— EXERCISE DIRECTIONS —
Copy out each of the lines below word for word, leaving out the pictures.

----- LISTED RECORDS -----

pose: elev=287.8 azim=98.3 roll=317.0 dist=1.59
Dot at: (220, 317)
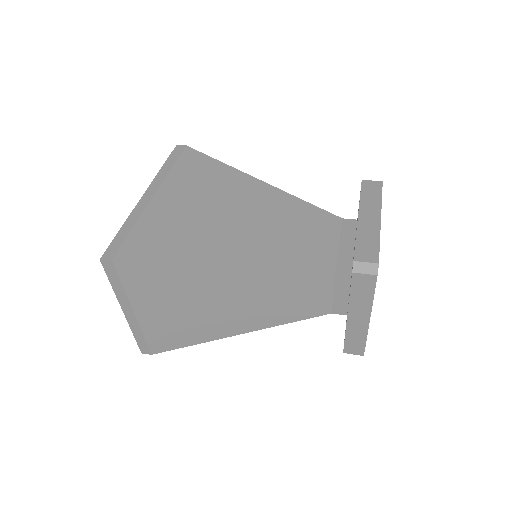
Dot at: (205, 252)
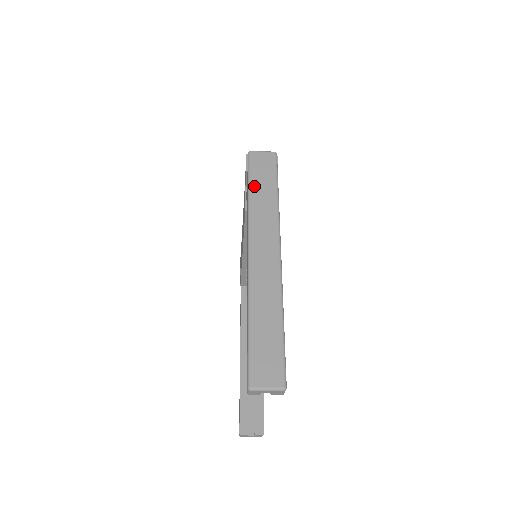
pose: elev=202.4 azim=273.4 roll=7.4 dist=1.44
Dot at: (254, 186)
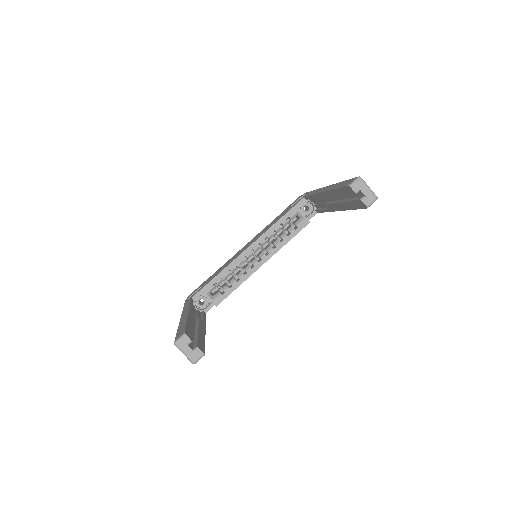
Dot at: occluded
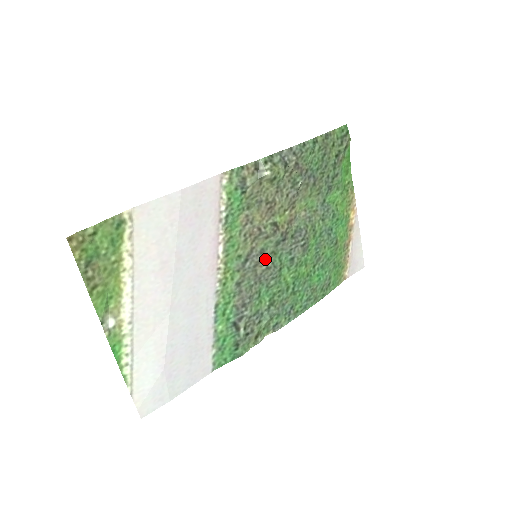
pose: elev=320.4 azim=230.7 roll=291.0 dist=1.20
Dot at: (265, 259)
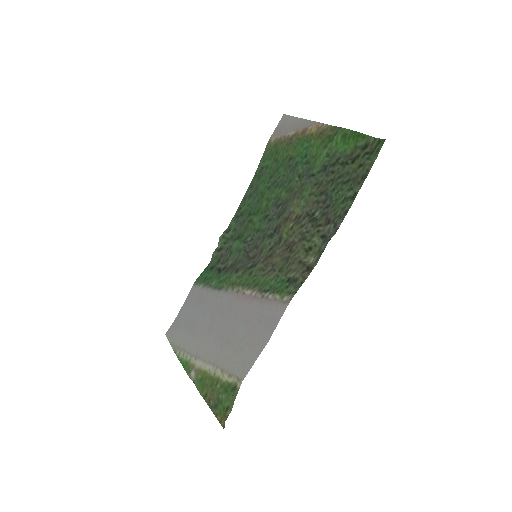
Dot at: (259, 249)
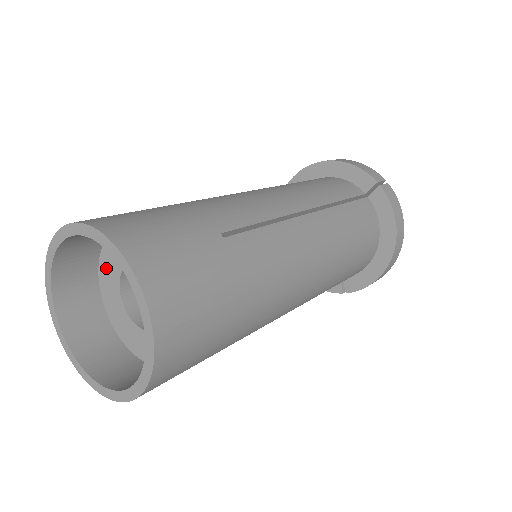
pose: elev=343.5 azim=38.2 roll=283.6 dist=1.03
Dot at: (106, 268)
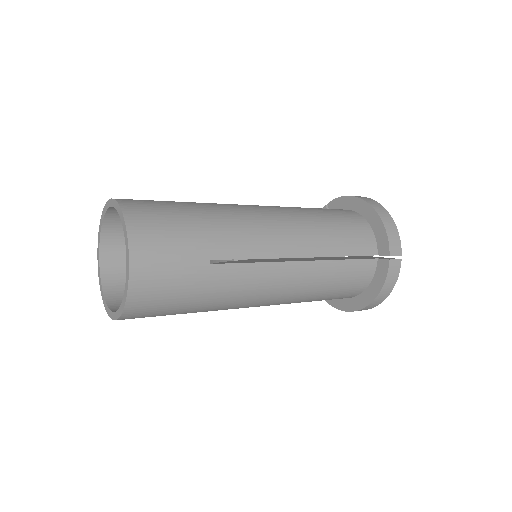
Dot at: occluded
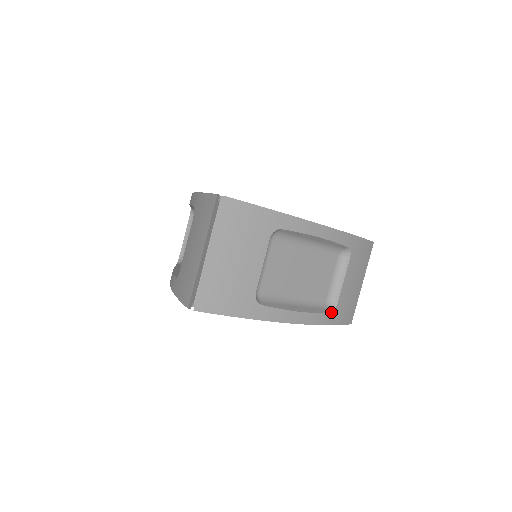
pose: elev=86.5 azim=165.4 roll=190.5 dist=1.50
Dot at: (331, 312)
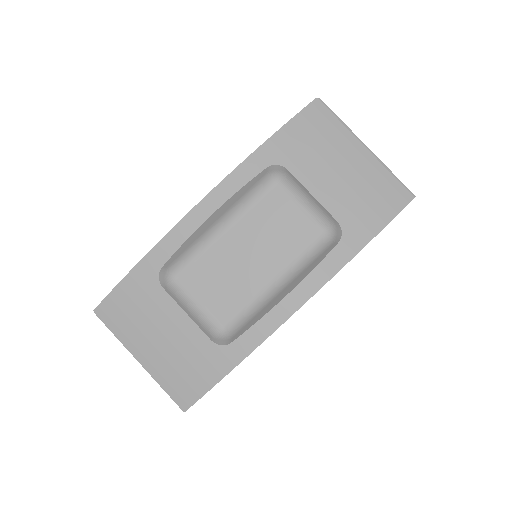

-----

— OUTPUT BELOW —
pose: elev=287.8 azim=98.3 roll=317.0 dist=1.59
Dot at: (220, 317)
Dot at: (205, 252)
pose: elev=202.4 azim=273.4 roll=7.4 dist=1.44
Dot at: (254, 186)
Dot at: occluded
pose: elev=320.4 azim=230.7 roll=291.0 dist=1.20
Dot at: (265, 259)
Dot at: (259, 249)
pose: elev=343.5 azim=38.2 roll=283.6 dist=1.03
Dot at: (106, 268)
Dot at: occluded
pose: elev=86.5 azim=165.4 roll=190.5 dist=1.50
Dot at: (331, 312)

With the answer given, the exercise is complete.